= Heinrich Meier =

German philosopher

Heinrich Meier (born 8 April 1953) is a German philosopher. He has published on subjects including political theology, Leo Strauss and Carl Schmitt. He led the Carl Friedrich von Siemens Foundation from 1985 to 2022.

==Career==
As a young man, Meier was engaged in radical politics as a nationalist and as a socialist, but became disillusioned with both ideologies. He began his academic career with studies of Jean-Jacques Rousseau. He then came to focus on political theology, Friedrich Nietzsche and Leo Strauss.

Meier's book Carl Schmitt and Leo Strauss: The Hidden Dialogue (1988) is about the both open and private intellectual exchange between Carl Schmitt and Strauss. Meier argues that political theology is at the center of Schmitt's work and that his influence on Strauss was considerable.

In The Lesson of Carl Schmitt: Four Chapters on the Distinction between Political Theology and Political Philosophy (1994), Meier further analyses Schmitt as a political theologian.

Meier was the editor of Strauss' collected works in German. Meier's book Leo Strauss and the Theologico-Political Problem (2003) evaluates Strauss and his critics, with the aim of encouraging self-criticism among philosophers. The book argues that Strauss' main concern was never politics, but the conflict between reason and revelation.
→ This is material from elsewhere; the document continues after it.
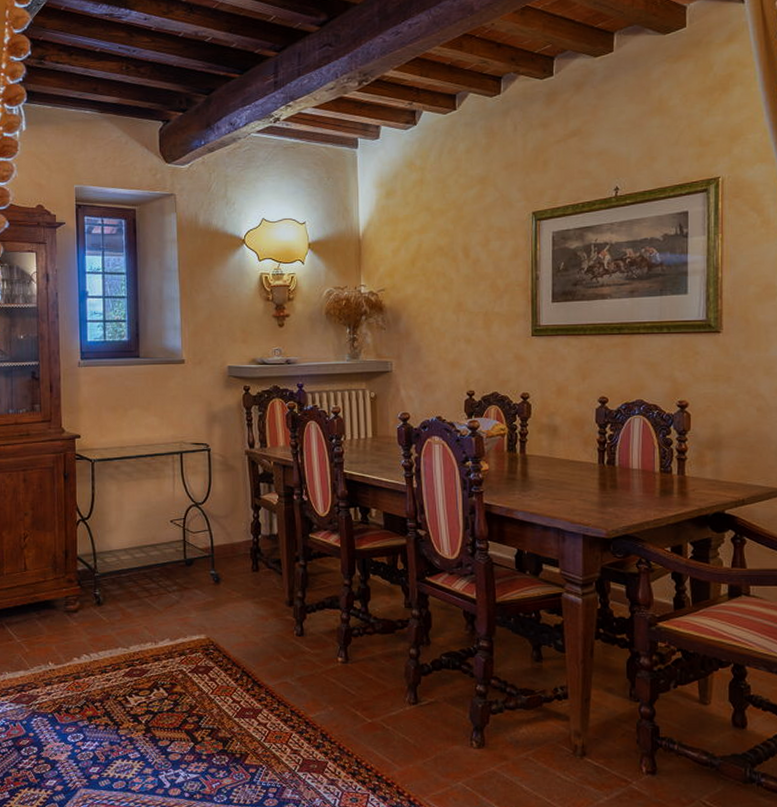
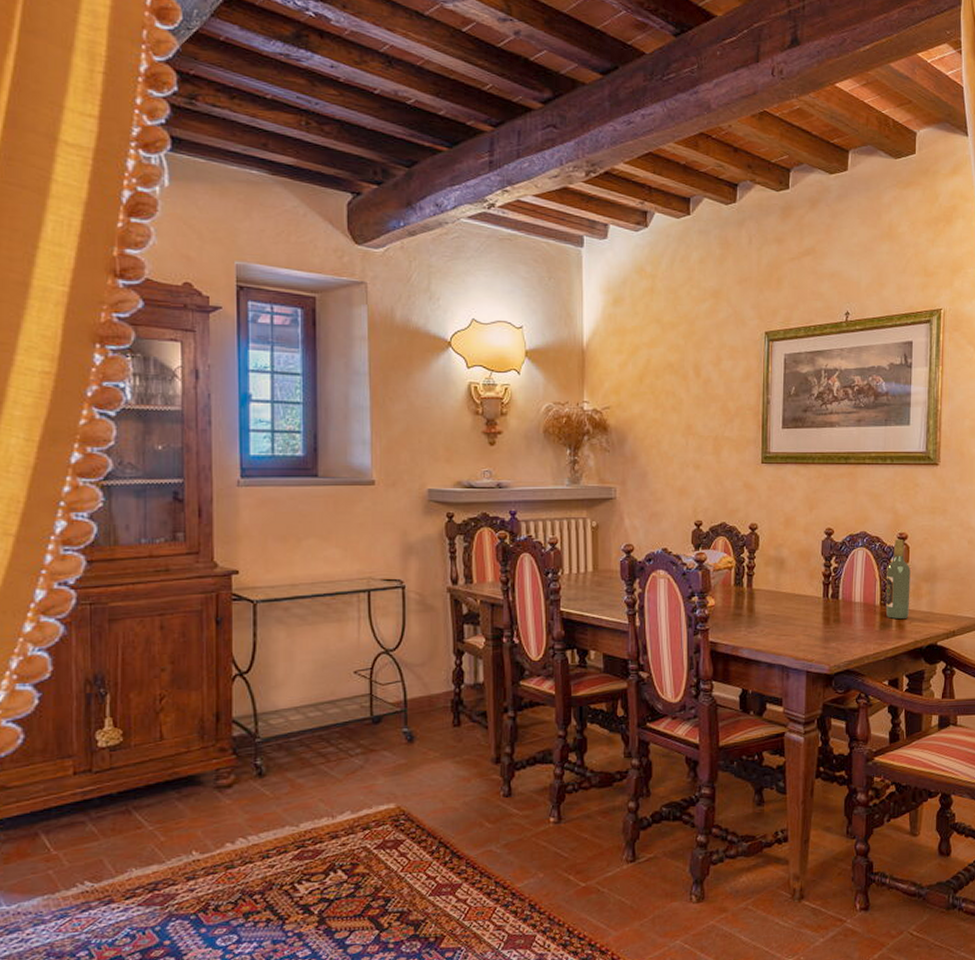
wine bottle: none [666,406,693,487] -> present [886,539,911,620]

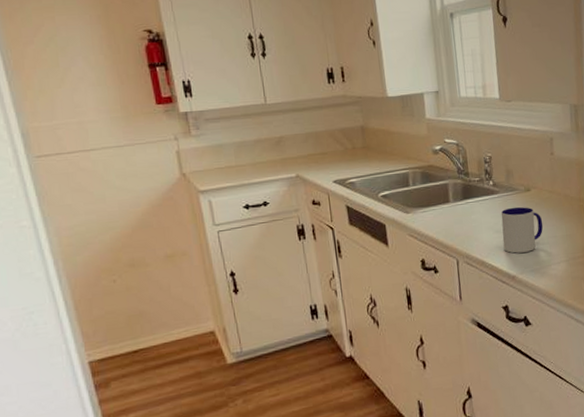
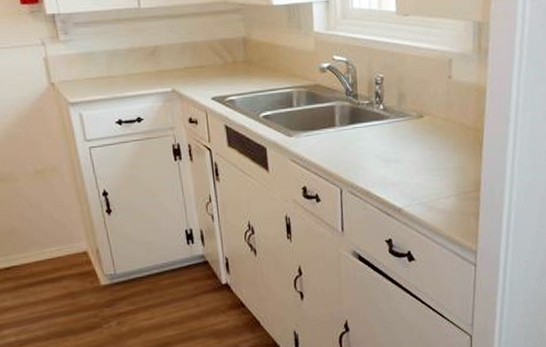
mug: present [501,206,543,254] -> none [390,134,435,185]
== Reception and criticism ==

Robert Howse is critical of Meier's interpretation of the Schmitt–Strauss connection, arguing that Meier both exaggerates Schmitt's influence on Strauss and gives it an unfounded political dimension. Howse argues that the relationship between them was merely professional.

The interpretation of Heinrich Meier that characterizes the thought of Carl Schmitt primarily as a form of political theology has been questioned by Hugo Herrera. In Carl Schmitt between Technological Rationality and Theology (2020), Herrera argues that this thesis relies on a limited textual basis and does not sufficiently account for the broader argumentative structure of Schmitt’s work.
According to Herrera, the passages cited by Meier do not conclusively demonstrate that Schmitt’s doctrine is grounded in theological premises. Herrera maintains that Schmitt’s reflections on the political rely extensively on philosophical-anthropological and philosophical-political arguments concerning conflict, existential seriousness, and the structure of political communities.
Herrera further contends that Meier’s interpretation tends to privilege statements with theological resonance while giving less attention to passages in which Schmitt explicitly distances himself from theology or emphasizes the methodological autonomy of juridical thought. In this respect, Herrera argues that interpreting Schmitt primarily through the lens of political theology risks obscuring the broader hermeneutical framework within which Schmitt situates law as a distinct mode of understanding positioned between technological rationality and theology.

Contrary to Meier's interpretation, Karl Löwith argued that Schmitt's revision of The concept of the political was an opportunistic act in response to his involvement in Nazism.

From 1985 to 2022, Meier was the managing director of the Carl Friedrich von Siemens Foundation. Since 1999, he has taught as Honorarprofessor at LMU Munich.